Introduction

Brazil has a great biodiversity of orchid species. Some of them, especially the epiphytes, are endangered. Thus, knowledge about genetic diversity is extremely valuable for the preservation of species at risk. Loss of genetic variability may reduce survival and evolution chances in the wilds. Conserving such hereditary legacy is crucial for long-term species survival (Muñoz, Warner, & Albertazzi, 2010). Cattleya walkeriana Gardner is now a threatened species due to forest fragmentation and predatory collection (Tambarussi et al., 2017). Growers appreciate C. walkeriana due to its diversity of forms, springing in beautiful and valuable flowers (Faria, Santiago, Saridakis, Albino, & Araújo, 2002). In recent years, collectors have been looking for plants with high genetic improvement (Menezes, 2011). Individuals with improved traits (rare color and good flower shape) are highly valued (Tambarussi et al., 2017). Cattleya loddigesii Lindl. occurs in the states of Minas Gerais, Paraná and São Paulo States in Brazil, and also in the Northeast of Argentina (Barbosa Rodrigues, 1996). These species are in the same background of modern Cattleya Alliance hybrids (American Orchid Society [AOS] (2016) and the growers have used these species to produce hybrids. Orchid growers accept this process when the aims are produce pure plants (crosses among the same species).
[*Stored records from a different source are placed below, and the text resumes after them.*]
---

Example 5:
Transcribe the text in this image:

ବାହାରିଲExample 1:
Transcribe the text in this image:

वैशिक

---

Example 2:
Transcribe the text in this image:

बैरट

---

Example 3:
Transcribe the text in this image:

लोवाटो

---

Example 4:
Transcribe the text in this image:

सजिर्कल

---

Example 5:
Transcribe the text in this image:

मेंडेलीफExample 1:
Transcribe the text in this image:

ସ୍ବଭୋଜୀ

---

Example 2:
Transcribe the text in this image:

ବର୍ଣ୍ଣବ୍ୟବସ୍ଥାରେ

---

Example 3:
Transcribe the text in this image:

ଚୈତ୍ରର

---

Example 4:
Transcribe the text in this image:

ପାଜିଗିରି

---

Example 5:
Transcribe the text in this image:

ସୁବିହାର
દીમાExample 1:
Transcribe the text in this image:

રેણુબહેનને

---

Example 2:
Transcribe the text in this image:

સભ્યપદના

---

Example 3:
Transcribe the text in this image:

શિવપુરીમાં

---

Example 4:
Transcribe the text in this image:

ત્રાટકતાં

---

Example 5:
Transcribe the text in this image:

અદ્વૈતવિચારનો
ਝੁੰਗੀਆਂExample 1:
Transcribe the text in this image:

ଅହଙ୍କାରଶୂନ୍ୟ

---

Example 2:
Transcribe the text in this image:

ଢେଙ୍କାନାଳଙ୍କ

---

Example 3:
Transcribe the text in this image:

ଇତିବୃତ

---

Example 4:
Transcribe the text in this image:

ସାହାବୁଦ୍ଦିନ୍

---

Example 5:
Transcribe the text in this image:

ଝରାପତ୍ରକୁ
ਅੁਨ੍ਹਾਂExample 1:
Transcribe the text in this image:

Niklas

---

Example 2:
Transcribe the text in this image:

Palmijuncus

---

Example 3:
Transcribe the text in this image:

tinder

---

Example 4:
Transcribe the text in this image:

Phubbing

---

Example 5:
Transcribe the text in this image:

Currently, the development of biotechnology, including several techniques manipulating DNA for differentiation purpose, are being applied to maintain genetic features, breeding programs, characterization of germplasm banks, and discrimination of hybrids (Cruz, Selbach-Schnadelbach, Lambert, Ribeiro, & Borba, 2011). Many molecular techniques help generating information and assessing polymorphism among individuals and populations (Qian, Wang, & Tian, 2013). Biotechnological techniques, such as the in vitro procedure (Faria et al., 2002), differentiation of natural populations, species delimitations in rare plants (Qian et al., 2013), and phylogeographical studies (Monteiro, Selbach-Schnadelbach, Oliveira, & van den Berg, 2010), have extensively contributed for understanding and saving orchid species. Molecular markers have been used for genetic analysis of the genus Calanthe (Qian et al., 2013), Cattleya (Almeida et al., 2013; Rodrigues et al., 2015), and many others.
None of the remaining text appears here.